Deutschland, Gesundheit

«Sommer, Sonne, Hitze»: Es bleibt heiß

22.06.2026 - 12:30:28 | dpa.de

Im Süden und in der Mitte Deutschlands ist es tagsüber heiß und nachts tropisch – und das bleibt auch erst mal so. Wann ist Abkühlung in Sicht?

  • Die Temperaturen können bei bis zu 39 Grad liegen.  - Bild: Thomas Warnack/dpa
    Die Temperaturen können bei bis zu 39 Grad liegen. - Bild: Thomas Warnack/dpa
  • Trockenheit könnte in den kommenden Tagen die Waldbrandgefahr steigen lassen.  - Bild: Robert Michael/dpa
    Trockenheit könnte in den kommenden Tagen die Waldbrandgefahr steigen lassen. - Bild: Robert Michael/dpa
Die Temperaturen können bei bis zu 39 Grad liegen.  - Bild: Thomas Warnack/dpa Trockenheit könnte in den kommenden Tagen die Waldbrandgefahr steigen lassen.  - Bild: Robert Michael/dpa

Deutschland schwitzt weiter: Bei Temperaturen von bis zu 39 Grad und viel Sonne ist erst mal keine Abkühlung in Sicht, wie der Deutsche Wetterdienst in Offenbach mitteilt. «"Sommer, Sonne, Hitze" – so könnte das Motto für die neue Woche lauten», schreibt Tanja Egerer von der Wettervorhersagezentrale. 

40 Grad im Südwesten?

Am Dienstag ändere sich an alldem vorerst nichts. Im Süden und in weiten Teilen der Mitte des Landes sind demnach Höchsttemperaturen von «schwülheißen 30 bis 37» Grad zu erwarten. Gewitterpotential bestehe vor allem im äußersten Süden und Südosten sowie im Bergland. «Im Norden und Osten Deutschlands kann der Sommer bei Höchsttemperaturen von 24 bis 30 Grad weiterhin genossen werden.»
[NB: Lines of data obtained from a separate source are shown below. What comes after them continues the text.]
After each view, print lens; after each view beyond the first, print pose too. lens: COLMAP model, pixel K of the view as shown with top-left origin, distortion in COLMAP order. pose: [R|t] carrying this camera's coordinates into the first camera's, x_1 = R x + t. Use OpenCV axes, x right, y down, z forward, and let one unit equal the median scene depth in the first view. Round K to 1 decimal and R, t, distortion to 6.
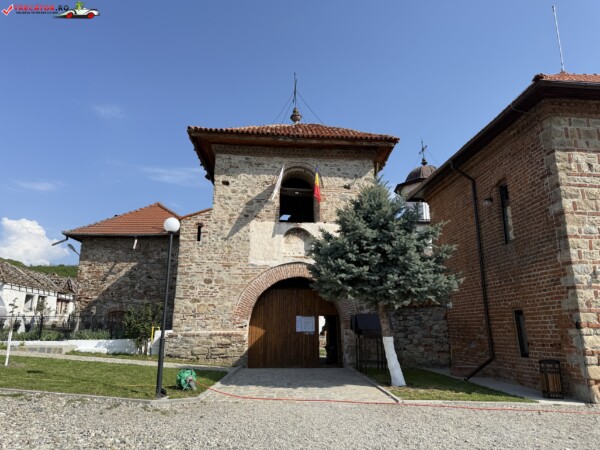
lens RADIAL K [[421.2, 0, 297.8], [0, 421.2, 220.9], [0, 0, 1]] dist [0.065294, -0.079497]
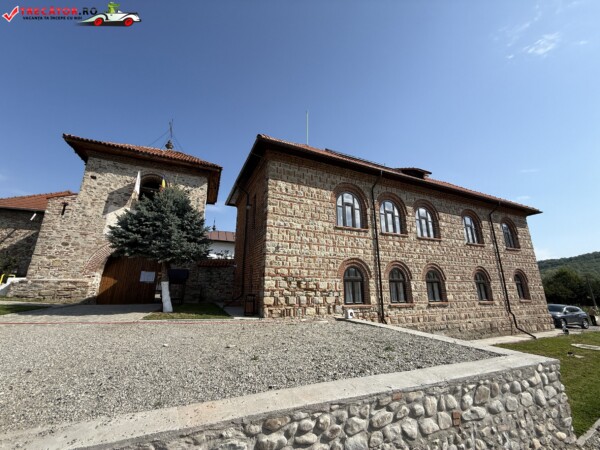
lens RADIAL K [[238.4, 0, 302.0], [0, 238.4, 223.9], [0, 0, 1]] dist [0.002567, -0.001037]
pose [[0.943658, 0.090953, 0.318177, 0.261744], [-0.089590, 0.995798, -0.018948, 0.019661], [-0.318563, -0.010625, 0.947842, -0.002533]]
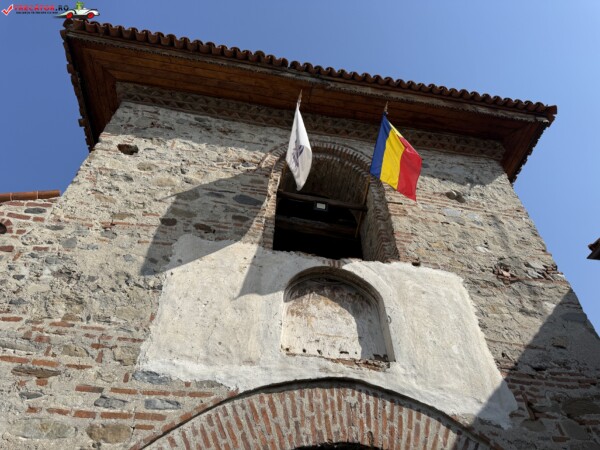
lens RADIAL K [[421.2, 0, 297.8], [0, 421.2, 221.2], [0, 0, 1]] dist [0.065294, -0.079497]
pose [[0.996280, 0.067135, 0.054037, -0.044540], [-0.027394, 0.841200, -0.540029, 0.153446], [-0.081710, 0.536540, 0.839910, 0.733611]]
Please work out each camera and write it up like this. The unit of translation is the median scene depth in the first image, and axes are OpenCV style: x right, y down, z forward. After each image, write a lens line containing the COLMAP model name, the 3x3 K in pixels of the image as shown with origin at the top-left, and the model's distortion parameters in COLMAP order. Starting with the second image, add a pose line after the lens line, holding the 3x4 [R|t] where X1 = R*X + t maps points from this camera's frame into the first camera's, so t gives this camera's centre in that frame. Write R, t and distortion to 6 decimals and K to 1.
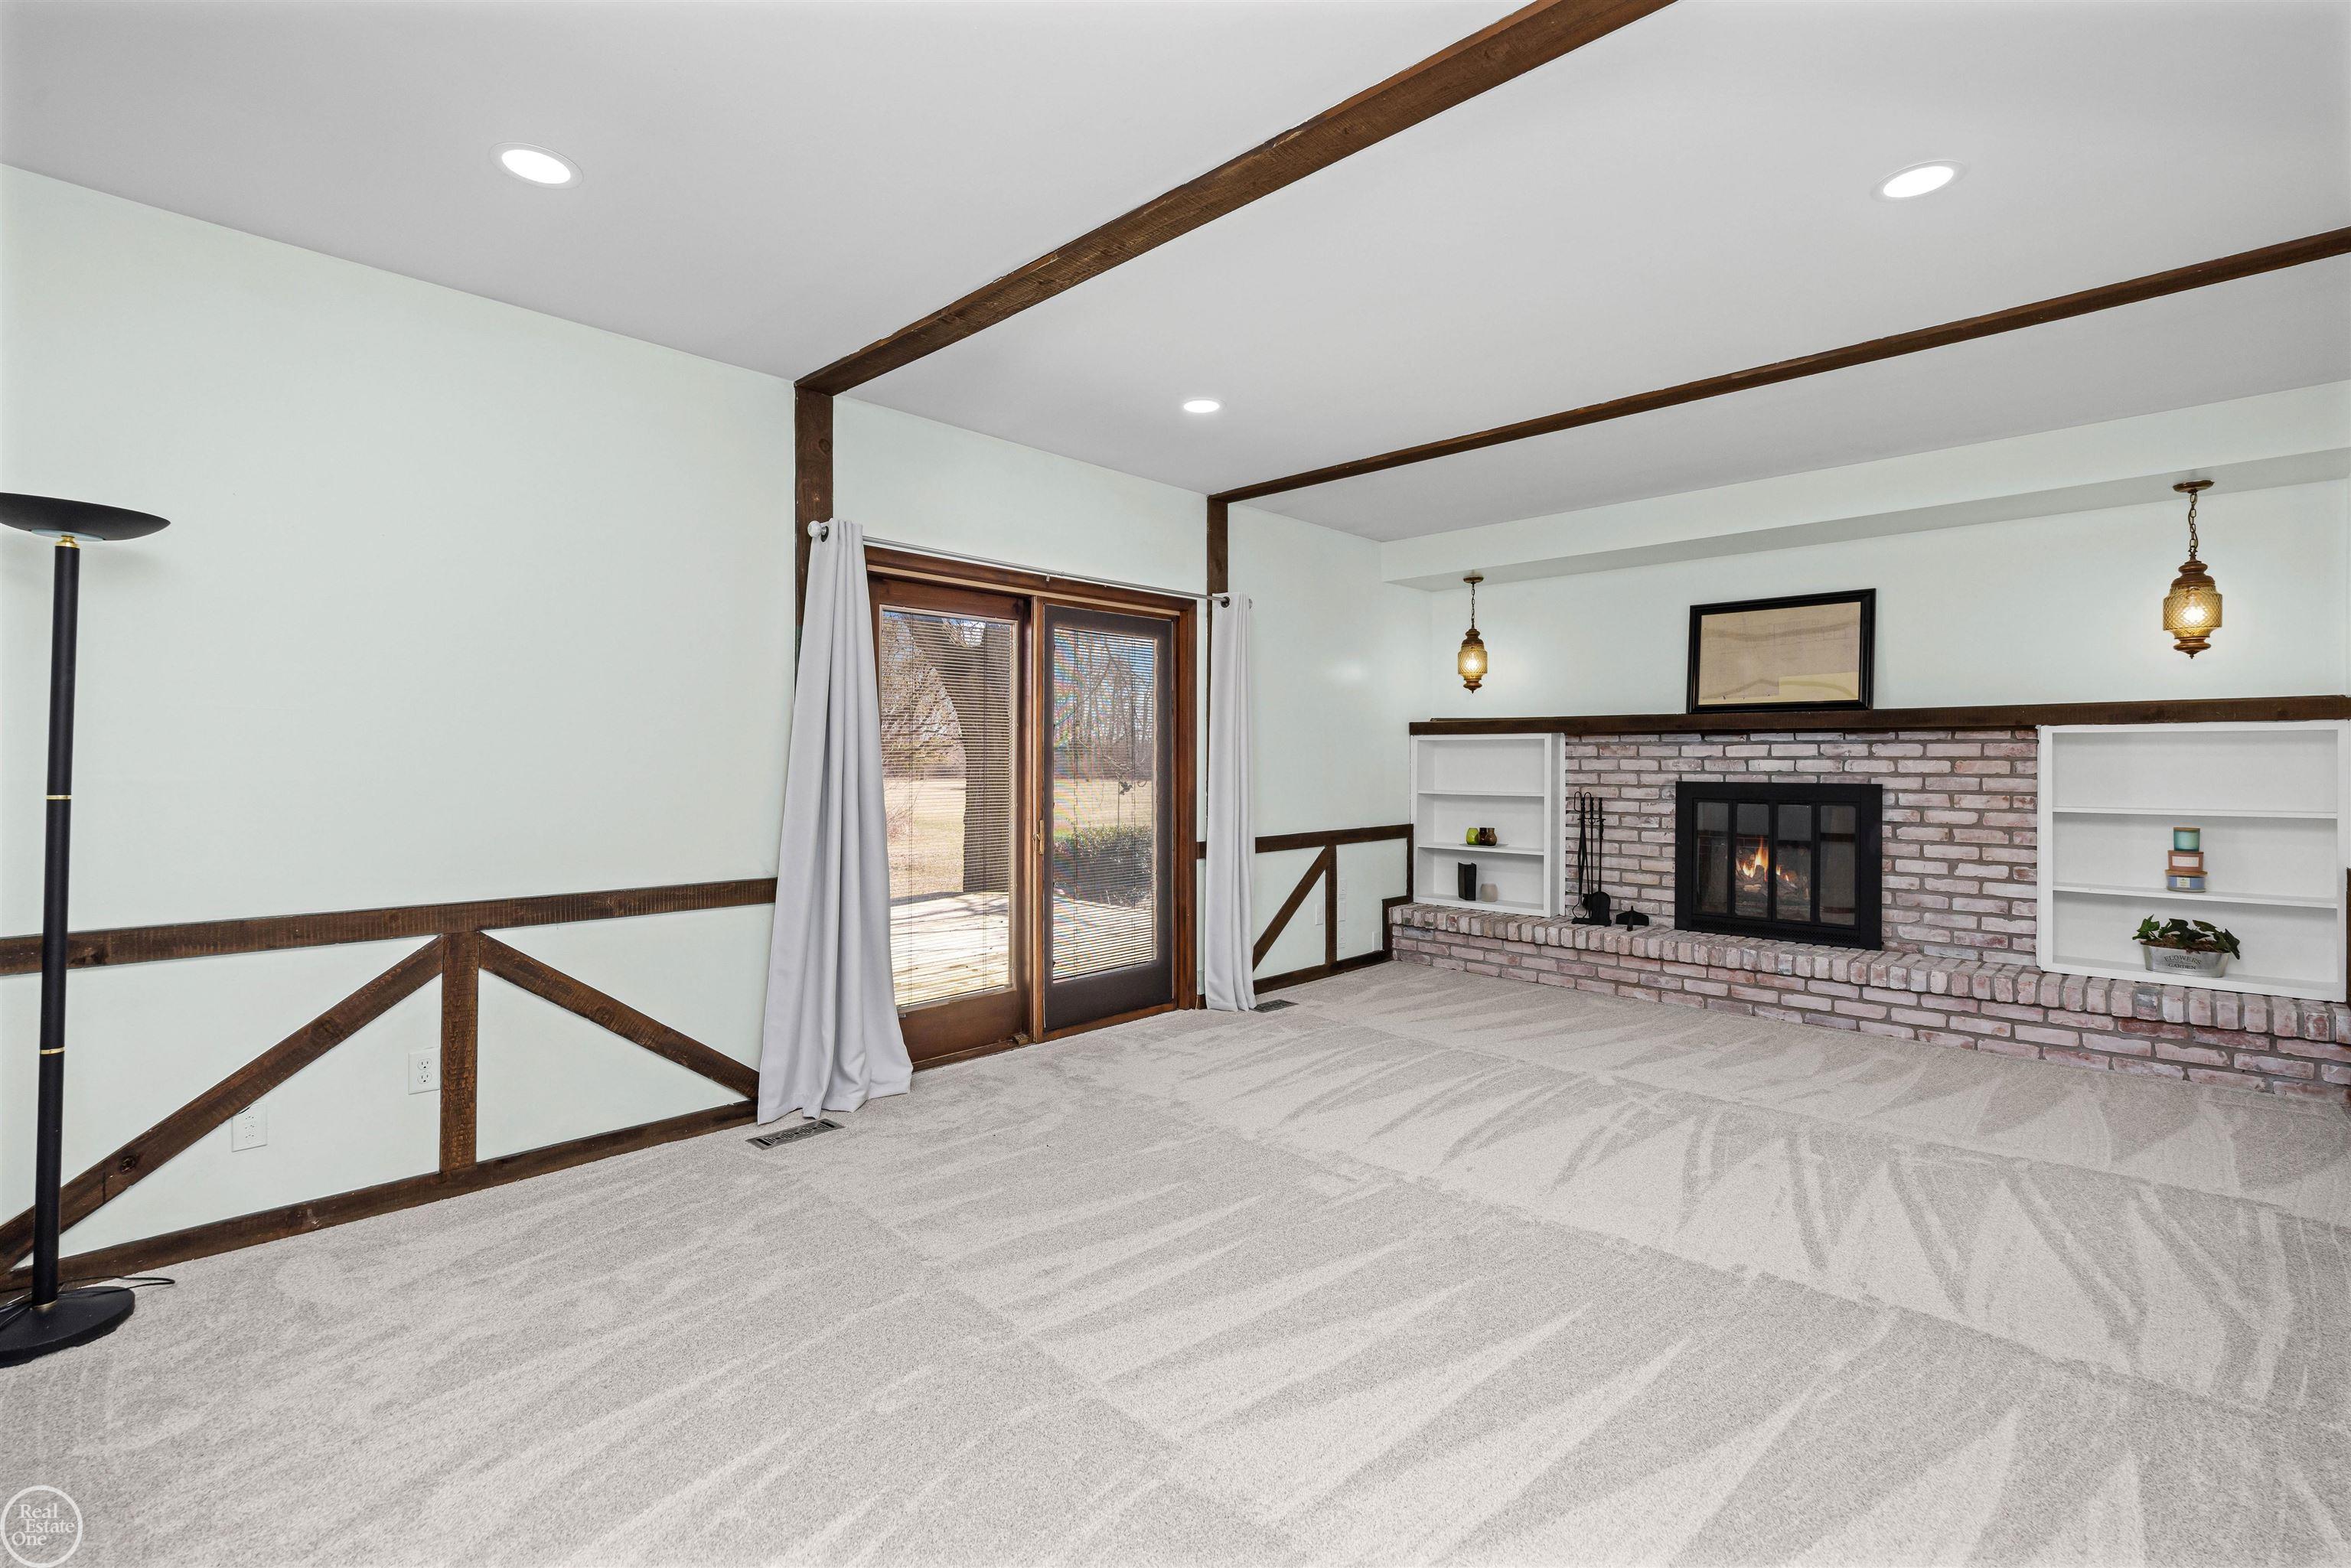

Ab Mitte der Woche dehne sich die Hitze auch auf den Norden aus. Im Südwesten werden dann bis zu 39 Grad erwartet, hieß es. Lokal könnten es auch knapp 40 Grad werden, das sei aber noch unsicher. «Auf eine Abkühlung kann man nach aktuellem Stand der Modelle frühestens zu Beginn der nächsten Woche hoffen.»

Waldbrandgefahr steigt noch

Die Waldbrandgefahr wird nach Angaben des Waldbrand-Gefahrenindex des Deutschen Wetterdienstes in den kommenden Tagen voraussichtlich steigen. Für Donnerstag wird in Weiten Teilen des Südens Stufe vier von fünf erwartet – diese steht für «hohe Gefahr». Für Teile von Brandenburg wird sogar Stufe fünf erwartet («sehr hohe Gefahr»).

In Zeiten von Trockenheit kann eine Hitzewelle etwa mit heißen und trockenen Winden dazu beitragen, dass Brände innerhalb kürzester Zeit intensiver und größer werden und die Bekämpfung schwieriger wird. Bei Hitze trocknet die Vegetation schneller aus, und Bodenfeuchte geht schneller verloren. Trockenheit ist dabei immer die Voraussetzung für die Waldbrandgefahr.